In every listing below, change "Ebrovisión" to "Ebrovision" and give the lines back with nothing else altered. Leave the pictures out of your answer.

***** INPUT *****

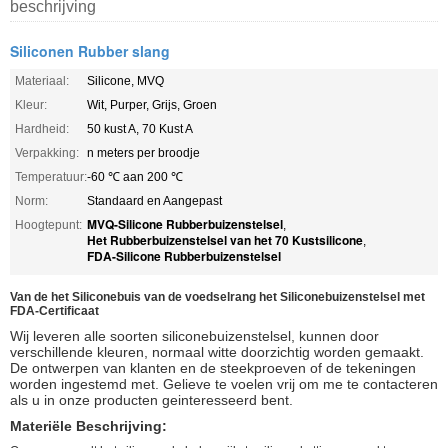
beschrijving
Siliconen Rubber slang
Materiaal:
Silicone, MVQ
Kleur:
Wit, Purper, Grijs, Groen
Hardheid:
50 kust A, 70 Kust A
Verpakking:
n meters per broodje
Temperatuur:
-60 ℃ aan 200 ℃
Norm:
Standaard en Aangepast
MVQ-Silicone Rubberbuizenstelsel
Hoogtepunt:
,
Het Rubberbuizenstelsel van het 70 Kustsilicone
,
FDA-Silicone Rubberbuizenstelsel
Van de het Siliconebuis van de voedselrang het Siliconebuizenstelsel met
FDA-Certificaat
Wij leveren alle soorten siliconebuizenstelsel, kunnen door
verschillende kleuren, normaal witte
doorzichtig worden
gemaakt
.
De ontwerpen van klanten en de steekproeven of de tekeningen
worden ingestemd met. Gelieve te voelen vrij om me te contacteren
als u in onze producten geinteresseerd bent.
Materiële Beschrijving:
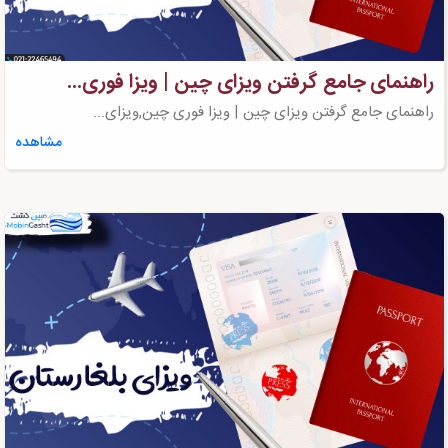
راهنمای جامع گرفتن ویزای چین | ویزا فوری...
راهنمای جامع گرفتن ویزای چین | ویزا فوری چین,ویزای...
مشاهده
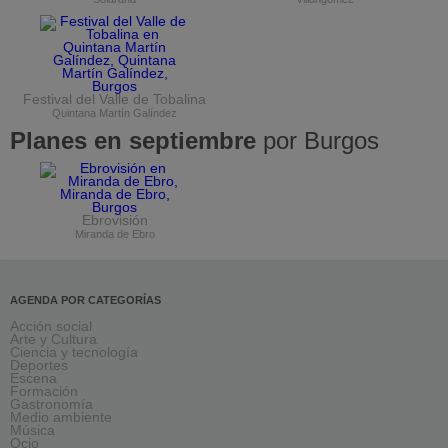
Festival del Valle de Tobalina
Quintana Martín Galíndez
Planes en septiembre
por Burgos
Ebrovisión
Miranda de Ebro
AGENDA POR CATEGORÍAS
Acción social
Arte y Cultura
Ciencia y tecnología
Deportes
Escena
Formación
Gastronomía
Medio ambiente
Música
Ocio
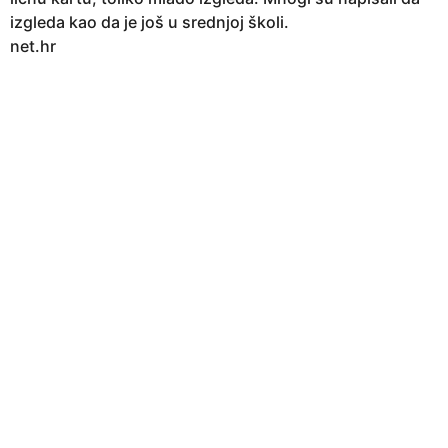
izgleda kao da je još u srednjoj školi.
net.hr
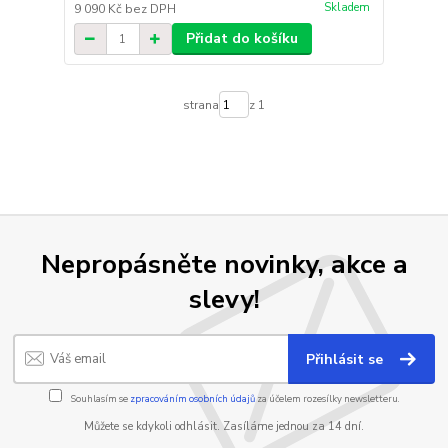
Skladem
9 090 Kč
bez DPH
Přidat do košíku
strana
z 1
Nepropásněte novinky, akce a
slevy!
Přihlásit se
Souhlasím se
zpracováním osobních údajů
za účelem rozesílky newsletteru.
Můžete se kdykoli odhlásit. Zasíláme jednou za 14 dní.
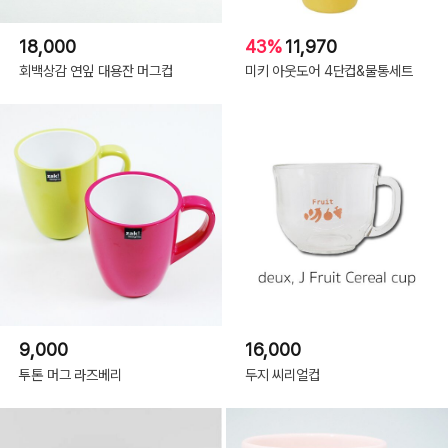
18,000
43%
11,970
회백상감 연잎 대용잔 머그컵
미키 아웃도어 4단컵&물통세트
9,000
16,000
투톤 머그 라즈베리
두지 씨리얼컵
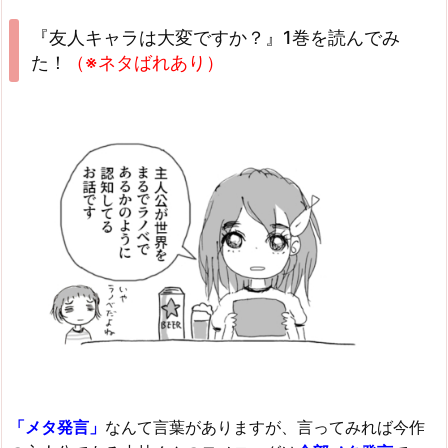
『友人キャラは大変ですか？』1巻を読んでみ
た！
（※ネタばれあり）
「メタ発言」
なんて言葉がありますが、言ってみれば今作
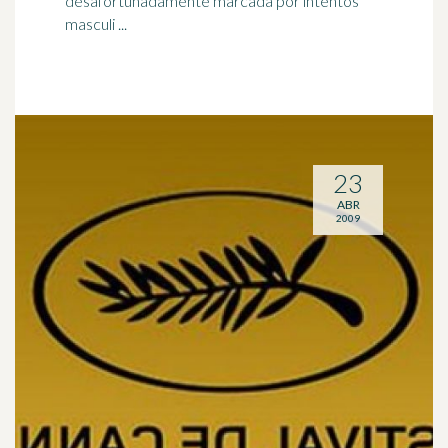
desafortunadamente marcada por intentos
masculi ...
23
ABR
2009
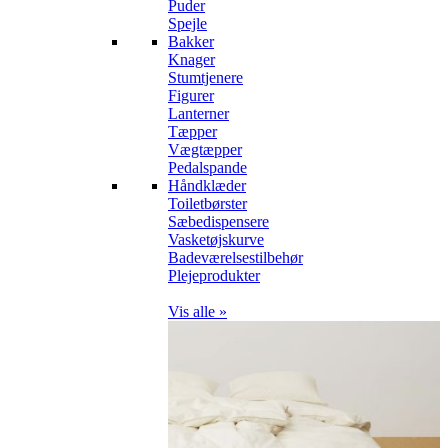
Puder
Spejle
Bakker
Knager
Stumtjenere
Figurer
Lanterner
Tæpper
Vægtæpper
Pedalspande
Håndklæder
Toiletbørster
Sæbedispensere
Vasketøjskurve
Badeværelsestilbehør
Plejeprodukter
Vis alle »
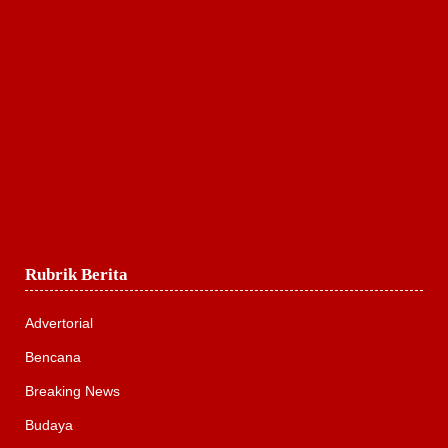
Rubrik Berita
Advertorial
Bencana
Breaking News
Budaya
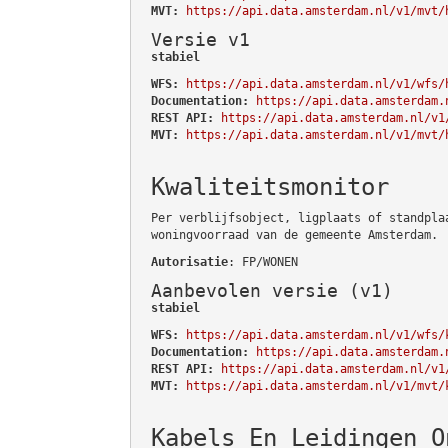
MVT:
https://api.data.amsterdam.nl/v1/mvt/
Versie v1
stabiel
WFS:
https://api.data.amsterdam.nl/v1/wfs/
Documentation:
https://api.data.amsterdam.
REST API:
https://api.data.amsterdam.nl/v1
MVT:
https://api.data.amsterdam.nl/v1/mvt/
Kwaliteitsmonitor
Per verblijfsobject, ligplaats of standpla
woningvoorraad van de gemeente Amsterdam.
Autorisatie
: FP/WONEN
Aanbevolen versie (v1)
stabiel
WFS:
https://api.data.amsterdam.nl/v1/wfs/
Documentation:
https://api.data.amsterdam.
REST API:
https://api.data.amsterdam.nl/v1
MVT:
https://api.data.amsterdam.nl/v1/mvt/
Kabels En Leidingen O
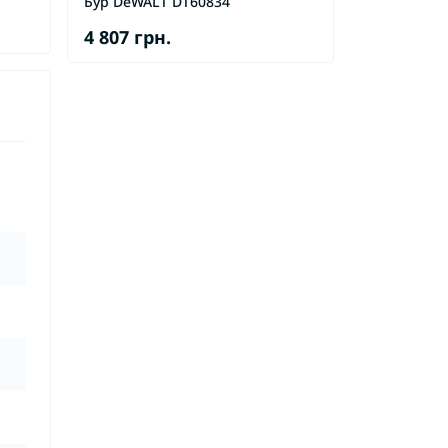
Бур DeWALT DT60834
4 807 грн.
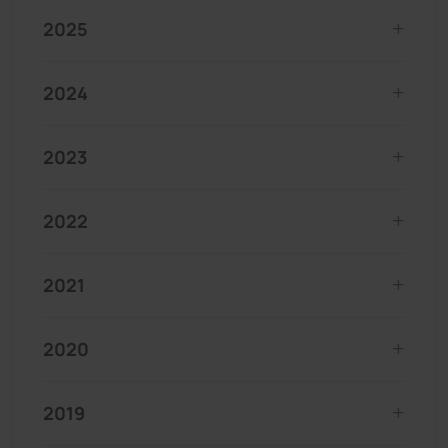
2025
2024
2023
2022
2021
2020
2019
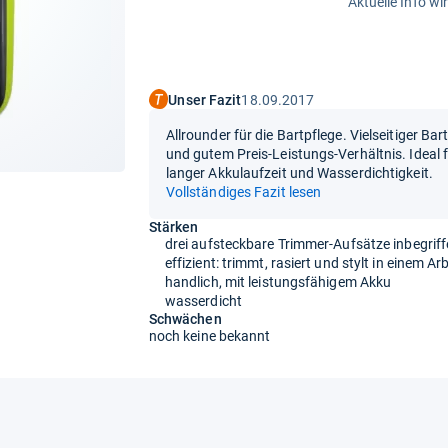
Aktuelle Info wi
Unser Fazit
18.09.2017
Allrounder für die Bartpflege. Vielseitiger B
und gutem Preis-Leistungs-Verhältnis. Ideal 
langer Akkulaufzeit und Wasserdichtigkeit.
Vollständiges Fazit lesen
Stärken
drei aufsteckbare Trimmer-Aufsätze inbegriff
effizient: trimmt, rasiert und stylt in einem A
handlich, mit leistungsfähigem Akku
wasserdicht
Schwächen
noch keine bekannt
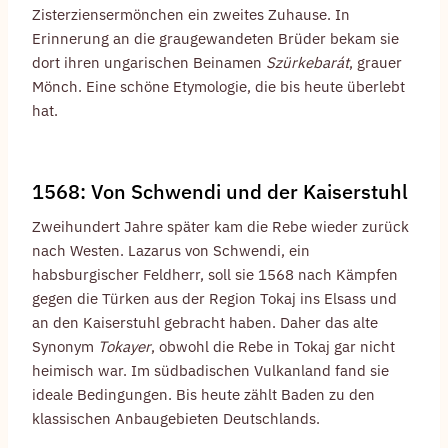
Zisterziensermönchen ein zweites Zuhause. In
Erinnerung an die graugewandeten Brüder bekam sie
dort ihren ungarischen Beinamen
Szürkebarát
, grauer
Mönch. Eine schöne Etymologie, die bis heute überlebt
hat.
1568: Von Schwendi und der Kaiserstuhl
Zweihundert Jahre später kam die Rebe wieder zurück
nach Westen. Lazarus von Schwendi, ein
habsburgischer Feldherr, soll sie 1568 nach Kämpfen
gegen die Türken aus der Region Tokaj ins Elsass und
an den Kaiserstuhl gebracht haben. Daher das alte
Synonym
Tokayer
, obwohl die Rebe in Tokaj gar nicht
heimisch war. Im südbadischen Vulkanland fand sie
ideale Bedingungen. Bis heute zählt Baden zu den
klassischen Anbaugebieten Deutschlands.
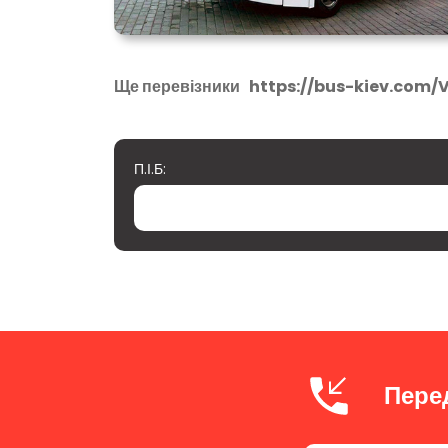
Ще перевізники
https://bus-kiev.com/V
П.І.Б:
Пере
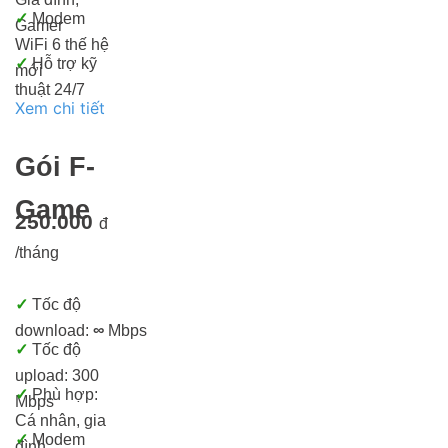
✓
Modem
Gamer
WiFi 6 thế hệ
✓
Hỗ trợ kỹ
mới
thuật 24/7
Xem chi tiết
Gói F-
Game
250.000
đ
/tháng
✓
Tốc độ
download:
∞
Mbps
✓
Tốc độ
upload: 300
✓
Phù hợp:
Mbps
Cá nhân, gia
✓
Modem
đình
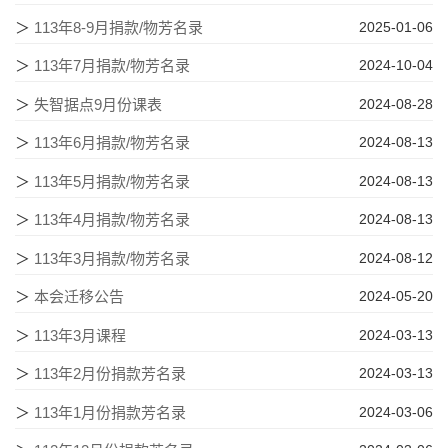
＞
113年8-9月捐款/物芳名录
2025-01-06
＞
113年7月捐款/物芳名录
2024-10-04
＞
失智据点9月份课表
2024-08-28
＞
113年6月捐款/物芳名录
2024-08-13
＞
113年5月捐款/物芳名录
2024-08-13
＞
113年4月捐款/物芳名录
2024-08-13
＞
113年3月捐款/物芳名录
2024-08-12
＞
本会迁移公告
2024-05-20
＞
113年3月课程
2024-03-13
＞
113年2月份捐款芳名录
2024-03-13
＞
113年1月份捐款芳名录
2024-03-06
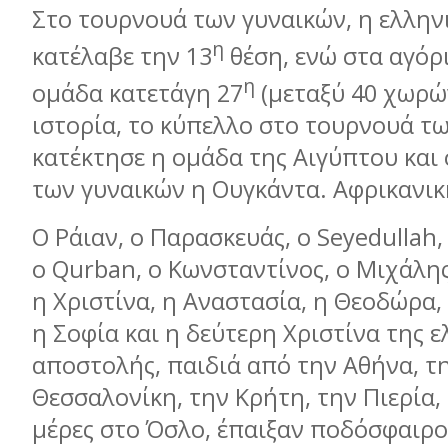
Στο τουρνουά των γυναικών, η ελλην
η
κατέλαβε την 13
θέση, ενώ στα αγόρ
η
ομάδα κατετάγη 27
(μεταξύ 40 χωρών
ιστορία, το κύπελλο στο τουρνουά τ
κατέκτησε η ομάδα της Αιγύπτου και
των γυναικών η Ουγκάντα. Αφρικανικ
Ο Ράιαν, ο Παρασκευάς, ο
Seyedullah
,
ο
Qurban
, ο Κωνσταντίνος, ο Μιχάλης
η Χριστίνα, η Αναστασία, η Θεοδώρα,
η Σοφία και η δεύτερη Χριστίνα της 
αποστολής, παιδιά από την Αθήνα, τ
Θεσσαλονίκη, την Κρήτη, την Πιερία,
μέρες στο Όσλο, έπαιξαν ποδόσφαιρο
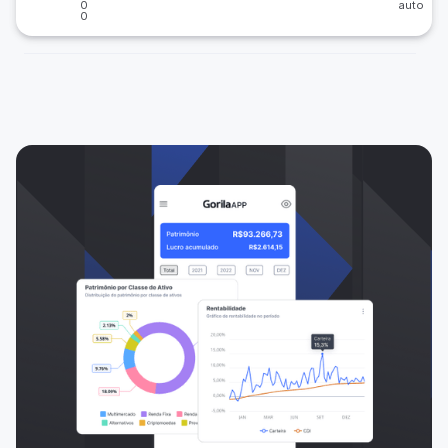
0
auto
0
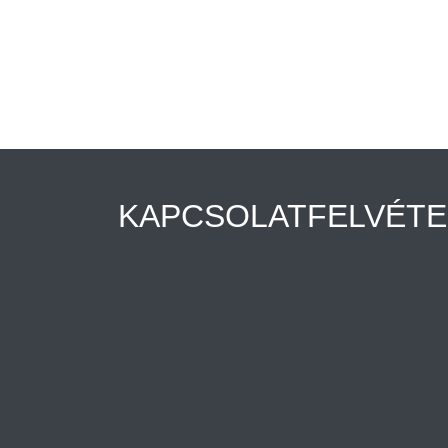
KAPCSOLATFELVÉTE
Híreink
Az Ön ügyintézője
Rólunk
Cégtörténet
Minőségpolitika
Karrier
Hennlich csoport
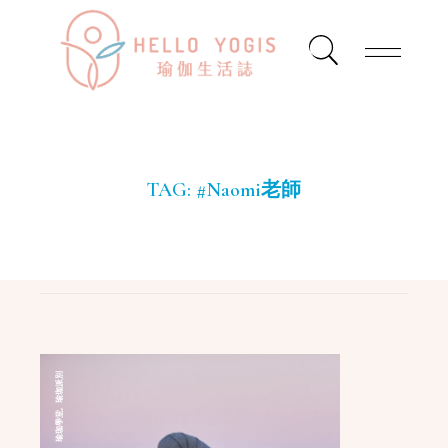
TAG:
#Naomi老師
瑜珈派別
,
瑜珈學堂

*****

OUTPUT OF THE TASK:
beschrijving
Siliconen Rubber slang
Materiaal:
Silicone, MVQ
Kleur:
Wit, Purper, Grijs, Groen
Hardheid:
50 kust A, 70 Kust A
Verpakking:
n meters per broodje
Temperatuur:
-60 ℃ aan 200 ℃
Norm:
Standaard en Aangepast
MVQ-Silicone Rubberbuizenstelsel
Hoogtepunt:
,
Het Rubberbuizenstelsel van het 70 Kustsilicone
,
FDA-Silicone Rubberbuizenstelsel
Van de het Siliconebuis van de voedselrang het Siliconebuizenstelsel met
FDA-Certificaat
Wij leveren alle soorten siliconebuizenstelsel, kunnen door
verschillende kleuren, normaal witte
doorzichtig worden
gemaakt
.
De ontwerpen van klanten en de steekproeven of de tekeningen
worden ingestemd met. Gelieve te voelen vrij om me te contacteren
als u in onze producten geinteresseerd bent.
Materiële Beschrijving:
راهنمای جامع گرفتن ویزای چین | ویزا فوری...
راهنمای جامع گرفتن ویزای چین | ویزا فوری چین,ویزای...
مشاهده
Festival del Valle de Tobalina
Quintana Martín Galíndez
Planes en septiembre
por Burgos
Ebrovision
Miranda de Ebro
AGENDA POR CATEGORÍAS
Acción social
Arte y Cultura
Ciencia y tecnología
Deportes
Escena
Formación
Gastronomía
Medio ambiente
Música
Ocio
izgleda kao da je još u srednjoj školi.
net.hr
Skladem
9 090 Kč
bez DPH
Přidat do košíku
strana
z 1
Nepropásněte novinky, akce a
slevy!
Přihlásit se
Souhlasím se
zpracováním osobních údajů
za účelem rozesílky newsletteru.
Můžete se kdykoli odhlásit. Zasíláme jednou za 14 dní.
18,000
43%
11,970
회백상감 연잎 대용잔 머그컵
미키 아웃도어 4단컵&물통세트
9,000
16,000
투톤 머그 라즈베리
두지 씨리얼컵
『友人キャラは大変ですか？』1巻を読んでみ
た！
（※ネタばれあり）
「メタ発言」
なんて言葉がありますが、言ってみれば今作
desafortunadamente marcada por intentos
masculi ...
23
ABR
2009
Puder
Spejle
Bakker
Knager
Stumtjenere
Figurer
Lanterner
Tæpper
Vægtæpper
Pedalspande
Håndklæder
Toiletbørster
Sæbedispensere
Vasketøjskurve
Badeværelsestilbehør
Plejeprodukter
Vis alle »
Rubrik Berita
Advertorial
Bencana
Breaking News
Budaya
MVT:
https://api.data.amsterdam.nl/v1/mvt/
Versie v1
stabiel
WFS:
https://api.data.amsterdam.nl/v1/wfs/
Documentation:
https://api.data.amsterdam.
REST API:
https://api.data.amsterdam.nl/v1
MVT:
https://api.data.amsterdam.nl/v1/mvt/
Kwaliteitsmonitor
Per verblijfsobject, ligplaats of standpla
woningvoorraad van de gemeente Amsterdam.
Autorisatie
: FP/WONEN
Aanbevolen versie (v1)
stabiel
WFS:
https://api.data.amsterdam.nl/v1/wfs/
Documentation:
https://api.data.amsterdam.
REST API:
https://api.data.amsterdam.nl/v1
MVT:
https://api.data.amsterdam.nl/v1/mvt/
Kabels En Leidingen O
Бур DeWALT DT60834
4 807 грн.
2025
2024
2023
2022
2021
2020
2019
Aktuelle Info wi
Unser Fazit
18.09.2017
Allrounder für die Bartpflege. Vielseitiger B
und gutem Preis-Leistungs-Verhältnis. Ideal 
langer Akkulaufzeit und Wasserdichtigkeit.
Vollständiges Fazit lesen
Stärken
drei aufsteckbare Trimmer-Aufsätze inbegriff
effizient: trimmt, rasiert und stylt in einem A
handlich, mit leistungsfähigem Akku
wasserdicht
Schwächen
noch keine bekannt
Zisterziensermönchen ein zweites Zuhause. In
Erinnerung an die graugewandeten Brüder bekam sie
dort ihren ungarischen Beinamen
Szürkebarát
, grauer
Mönch. Eine schöne Etymologie, die bis heute überlebt
hat.
1568: Von Schwendi und der Kaiserstuhl
Zweihundert Jahre später kam die Rebe wieder zurück
nach Westen. Lazarus von Schwendi, ein
habsburgischer Feldherr, soll sie 1568 nach Kämpfen
gegen die Türken aus der Region Tokaj ins Elsass und
an den Kaiserstuhl gebracht haben. Daher das alte
Synonym
Tokayer
, obwohl die Rebe in Tokaj gar nicht
heimisch war. Im südbadischen Vulkanland fand sie
ideale Bedingungen. Bis heute zählt Baden zu den
klassischen Anbaugebieten Deutschlands.
Ще перевізники
https://bus-kiev.com/V
П.І.Б:
Пере
✓
Modem
Gamer
WiFi 6 thế hệ
✓
Hỗ trợ kỹ
mới
thuật 24/7
Xem chi tiết
Gói F-
Game
250.000
đ
/tháng
✓
Tốc độ
download:
∞
Mbps
✓
Tốc độ
upload: 300
✓
Phù hợp:
Mbps
Cá nhân, gia
✓
Modem
đình
＞
113年8-9月捐款/物芳名录
2025-01-06
＞
113年7月捐款/物芳名录
2024-10-04
＞
失智据点9月份课表
2024-08-28
＞
113年6月捐款/物芳名录
2024-08-13
＞
113年5月捐款/物芳名录
2024-08-13
＞
113年4月捐款/物芳名录
2024-08-13
＞
113年3月捐款/物芳名录
2024-08-12
＞
本会迁移公告
2024-05-20
＞
113年3月课程
2024-03-13
＞
113年2月份捐款芳名录
2024-03-13
＞
113年1月份捐款芳名录
2024-03-06
Στο τουρνουά των γυναικών, η ελλην
η
κατέλαβε την 13
θέση, ενώ στα αγόρ
η
ομάδα κατετάγη 27
(μεταξύ 40 χωρών
ιστορία, το κύπελλο στο τουρνουά τ
κατέκτησε η ομάδα της Αιγύπτου και
των γυναικών η Ουγκάντα. Αφρικανικ
Ο Ράιαν, ο Παρασκευάς, ο
Seyedullah
,
ο
Qurban
, ο Κωνσταντίνος, ο Μιχάλης
η Χριστίνα, η Αναστασία, η Θεοδώρα,
η Σοφία και η δεύτερη Χριστίνα της 
αποστολής, παιδιά από την Αθήνα, τ
Θεσσαλονίκη, την Κρήτη, την Πιερία,
μέρες στο Όσλο, έπαιξαν ποδόσφαιρο
0
auto
0
KAPCSOLATFELVÉTE
Híreink
Az Ön ügyintézője
Rólunk
Cégtörténet
Minőségpolitika
Karrier
Hennlich csoport
TAG:
#Naomi老師
瑜珈派別
,
瑜珈學堂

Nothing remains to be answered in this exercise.